[[ Available data open ]]

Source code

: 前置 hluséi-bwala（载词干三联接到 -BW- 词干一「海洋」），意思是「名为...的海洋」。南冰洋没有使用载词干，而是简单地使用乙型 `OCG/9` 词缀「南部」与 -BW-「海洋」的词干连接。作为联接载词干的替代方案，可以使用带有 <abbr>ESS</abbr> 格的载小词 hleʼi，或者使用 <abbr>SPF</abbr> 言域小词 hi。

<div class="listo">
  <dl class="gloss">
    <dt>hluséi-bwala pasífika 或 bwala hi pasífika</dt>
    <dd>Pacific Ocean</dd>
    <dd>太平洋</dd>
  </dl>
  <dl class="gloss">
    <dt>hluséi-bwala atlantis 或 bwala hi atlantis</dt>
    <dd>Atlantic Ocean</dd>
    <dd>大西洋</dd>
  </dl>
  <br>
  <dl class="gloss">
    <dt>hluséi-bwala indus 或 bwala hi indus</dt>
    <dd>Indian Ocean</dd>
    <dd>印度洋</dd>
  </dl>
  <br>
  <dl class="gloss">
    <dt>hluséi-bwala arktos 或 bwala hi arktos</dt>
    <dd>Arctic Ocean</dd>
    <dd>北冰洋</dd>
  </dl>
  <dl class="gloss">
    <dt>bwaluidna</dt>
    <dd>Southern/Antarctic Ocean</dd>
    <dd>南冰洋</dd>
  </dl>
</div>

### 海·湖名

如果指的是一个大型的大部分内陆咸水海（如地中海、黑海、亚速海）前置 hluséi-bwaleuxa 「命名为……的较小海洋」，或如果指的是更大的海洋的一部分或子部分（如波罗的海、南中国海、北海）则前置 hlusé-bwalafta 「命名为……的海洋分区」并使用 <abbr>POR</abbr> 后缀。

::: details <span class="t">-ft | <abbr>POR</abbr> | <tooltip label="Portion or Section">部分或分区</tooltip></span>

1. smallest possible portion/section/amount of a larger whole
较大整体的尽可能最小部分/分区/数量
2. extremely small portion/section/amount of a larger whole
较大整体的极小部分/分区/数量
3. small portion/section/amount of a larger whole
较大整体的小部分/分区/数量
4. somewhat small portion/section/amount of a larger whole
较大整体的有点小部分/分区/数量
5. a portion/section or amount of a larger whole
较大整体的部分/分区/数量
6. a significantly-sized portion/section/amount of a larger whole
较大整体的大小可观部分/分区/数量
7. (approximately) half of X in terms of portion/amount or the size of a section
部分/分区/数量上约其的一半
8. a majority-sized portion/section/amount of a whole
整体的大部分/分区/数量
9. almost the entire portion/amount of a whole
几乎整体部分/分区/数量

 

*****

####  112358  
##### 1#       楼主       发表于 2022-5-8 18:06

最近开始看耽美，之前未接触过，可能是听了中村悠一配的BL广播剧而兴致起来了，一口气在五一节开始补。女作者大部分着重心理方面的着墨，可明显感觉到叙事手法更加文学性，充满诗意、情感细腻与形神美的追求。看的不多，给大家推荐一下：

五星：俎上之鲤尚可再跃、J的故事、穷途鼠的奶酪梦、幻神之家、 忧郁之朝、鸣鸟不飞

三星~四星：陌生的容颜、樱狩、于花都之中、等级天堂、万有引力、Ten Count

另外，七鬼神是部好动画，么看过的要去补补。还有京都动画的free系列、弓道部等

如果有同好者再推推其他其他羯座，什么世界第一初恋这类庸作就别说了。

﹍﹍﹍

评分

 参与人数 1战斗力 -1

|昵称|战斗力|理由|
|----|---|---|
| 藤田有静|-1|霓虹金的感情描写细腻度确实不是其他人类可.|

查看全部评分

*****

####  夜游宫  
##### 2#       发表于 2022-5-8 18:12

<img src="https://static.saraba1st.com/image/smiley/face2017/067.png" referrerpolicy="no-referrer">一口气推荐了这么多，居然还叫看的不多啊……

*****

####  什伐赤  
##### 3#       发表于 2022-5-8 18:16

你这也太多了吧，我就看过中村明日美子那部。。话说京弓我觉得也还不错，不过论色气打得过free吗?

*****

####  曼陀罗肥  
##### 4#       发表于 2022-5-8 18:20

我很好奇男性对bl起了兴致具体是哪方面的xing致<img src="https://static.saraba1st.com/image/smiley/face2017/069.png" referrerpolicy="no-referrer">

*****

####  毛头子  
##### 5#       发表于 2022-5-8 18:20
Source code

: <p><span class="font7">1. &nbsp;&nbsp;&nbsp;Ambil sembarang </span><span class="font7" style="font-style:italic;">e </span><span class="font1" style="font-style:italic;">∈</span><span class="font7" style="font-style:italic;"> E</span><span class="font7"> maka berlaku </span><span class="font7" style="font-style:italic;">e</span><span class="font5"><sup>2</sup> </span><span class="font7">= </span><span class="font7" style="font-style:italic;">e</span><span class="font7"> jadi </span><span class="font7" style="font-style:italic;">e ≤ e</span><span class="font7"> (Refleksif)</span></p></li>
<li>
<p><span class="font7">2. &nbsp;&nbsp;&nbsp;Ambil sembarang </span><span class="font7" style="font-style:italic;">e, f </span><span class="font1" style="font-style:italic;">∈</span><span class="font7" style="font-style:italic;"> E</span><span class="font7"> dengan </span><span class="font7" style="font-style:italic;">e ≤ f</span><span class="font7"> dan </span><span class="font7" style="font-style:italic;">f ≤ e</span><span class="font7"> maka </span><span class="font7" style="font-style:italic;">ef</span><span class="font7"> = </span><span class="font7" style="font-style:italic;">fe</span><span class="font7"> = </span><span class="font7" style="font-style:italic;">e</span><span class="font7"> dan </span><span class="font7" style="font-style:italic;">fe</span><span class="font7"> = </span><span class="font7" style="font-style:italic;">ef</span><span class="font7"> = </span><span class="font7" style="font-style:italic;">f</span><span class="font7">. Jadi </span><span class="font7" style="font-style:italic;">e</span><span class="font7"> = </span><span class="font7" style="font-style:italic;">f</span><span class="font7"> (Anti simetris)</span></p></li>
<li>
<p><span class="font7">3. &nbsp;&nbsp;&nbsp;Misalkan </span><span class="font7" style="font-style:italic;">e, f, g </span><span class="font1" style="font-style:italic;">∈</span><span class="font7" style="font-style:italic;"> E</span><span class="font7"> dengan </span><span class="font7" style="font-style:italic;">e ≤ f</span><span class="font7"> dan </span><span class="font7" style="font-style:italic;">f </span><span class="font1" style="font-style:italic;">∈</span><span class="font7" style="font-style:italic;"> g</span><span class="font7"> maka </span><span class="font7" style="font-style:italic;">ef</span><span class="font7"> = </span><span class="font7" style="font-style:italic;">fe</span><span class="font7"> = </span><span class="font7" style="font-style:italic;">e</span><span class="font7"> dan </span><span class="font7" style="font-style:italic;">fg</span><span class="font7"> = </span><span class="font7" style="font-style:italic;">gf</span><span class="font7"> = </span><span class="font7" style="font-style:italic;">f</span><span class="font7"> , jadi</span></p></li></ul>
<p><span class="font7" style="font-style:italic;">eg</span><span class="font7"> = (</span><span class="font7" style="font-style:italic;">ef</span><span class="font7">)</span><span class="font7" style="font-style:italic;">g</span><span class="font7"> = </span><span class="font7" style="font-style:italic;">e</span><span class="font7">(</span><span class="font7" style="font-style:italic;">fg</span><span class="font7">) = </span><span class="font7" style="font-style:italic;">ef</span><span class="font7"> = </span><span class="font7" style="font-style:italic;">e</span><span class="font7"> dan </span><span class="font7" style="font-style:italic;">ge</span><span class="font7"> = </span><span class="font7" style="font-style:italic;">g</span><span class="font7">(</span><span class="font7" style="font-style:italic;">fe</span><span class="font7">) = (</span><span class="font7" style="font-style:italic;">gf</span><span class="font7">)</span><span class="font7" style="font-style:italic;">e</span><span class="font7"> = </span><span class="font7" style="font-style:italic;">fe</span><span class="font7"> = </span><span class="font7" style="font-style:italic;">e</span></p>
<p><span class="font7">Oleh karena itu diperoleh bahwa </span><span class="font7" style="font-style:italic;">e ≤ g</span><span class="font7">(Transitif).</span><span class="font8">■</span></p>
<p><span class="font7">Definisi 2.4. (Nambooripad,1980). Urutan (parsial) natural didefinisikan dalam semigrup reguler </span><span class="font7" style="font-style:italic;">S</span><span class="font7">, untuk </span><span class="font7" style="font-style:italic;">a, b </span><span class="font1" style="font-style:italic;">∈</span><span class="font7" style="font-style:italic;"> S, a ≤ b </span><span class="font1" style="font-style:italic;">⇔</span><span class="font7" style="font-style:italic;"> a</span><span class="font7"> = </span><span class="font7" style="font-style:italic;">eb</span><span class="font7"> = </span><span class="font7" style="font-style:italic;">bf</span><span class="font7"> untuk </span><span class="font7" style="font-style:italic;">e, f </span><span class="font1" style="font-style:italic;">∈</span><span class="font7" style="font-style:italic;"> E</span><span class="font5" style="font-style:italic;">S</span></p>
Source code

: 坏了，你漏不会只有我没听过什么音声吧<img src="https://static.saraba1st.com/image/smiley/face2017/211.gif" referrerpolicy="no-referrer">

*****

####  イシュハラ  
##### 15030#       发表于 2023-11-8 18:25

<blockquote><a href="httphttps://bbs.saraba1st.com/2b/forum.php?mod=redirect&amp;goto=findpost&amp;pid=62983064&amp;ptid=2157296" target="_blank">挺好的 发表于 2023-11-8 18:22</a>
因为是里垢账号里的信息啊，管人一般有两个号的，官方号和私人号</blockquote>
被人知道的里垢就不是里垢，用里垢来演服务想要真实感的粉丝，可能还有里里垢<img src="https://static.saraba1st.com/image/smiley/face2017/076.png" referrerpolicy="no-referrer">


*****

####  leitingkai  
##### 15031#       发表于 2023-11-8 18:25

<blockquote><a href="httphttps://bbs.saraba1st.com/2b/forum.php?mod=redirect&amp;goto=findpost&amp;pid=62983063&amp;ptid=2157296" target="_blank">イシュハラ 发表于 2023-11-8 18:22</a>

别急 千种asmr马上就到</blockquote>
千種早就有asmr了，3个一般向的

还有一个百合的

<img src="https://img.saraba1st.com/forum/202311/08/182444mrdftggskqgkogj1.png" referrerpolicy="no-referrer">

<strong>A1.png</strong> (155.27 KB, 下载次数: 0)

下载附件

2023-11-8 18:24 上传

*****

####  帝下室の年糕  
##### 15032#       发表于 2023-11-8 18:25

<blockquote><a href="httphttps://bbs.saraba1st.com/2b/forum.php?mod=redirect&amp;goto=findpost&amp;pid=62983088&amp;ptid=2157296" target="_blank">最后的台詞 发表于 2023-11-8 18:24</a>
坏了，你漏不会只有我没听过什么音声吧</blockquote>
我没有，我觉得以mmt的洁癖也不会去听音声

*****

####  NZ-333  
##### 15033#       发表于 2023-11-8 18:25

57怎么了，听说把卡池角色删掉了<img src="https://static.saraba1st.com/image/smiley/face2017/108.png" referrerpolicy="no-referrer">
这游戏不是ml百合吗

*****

[[ Available data closed ]]

▸ **Problem to work on**:
Copy out the lines from the very start of the rows above through the line containing "<abbr>SPF</abbr> 言域小词 hi。", including that line.

▸ **Response below**:
Source code

: 前置 hluséi-bwala（载词干三联接到 -BW- 词干一「海洋」），意思是「名为...的海洋」。南冰洋没有使用载词干，而是简单地使用乙型 `OCG/9` 词缀「南部」与 -BW-「海洋」的词干连接。作为联接载词干的替代方案，可以使用带有 <abbr>ESS</abbr> 格的载小词 hleʼi，或者使用 <abbr>SPF</abbr> 言域小词 hi。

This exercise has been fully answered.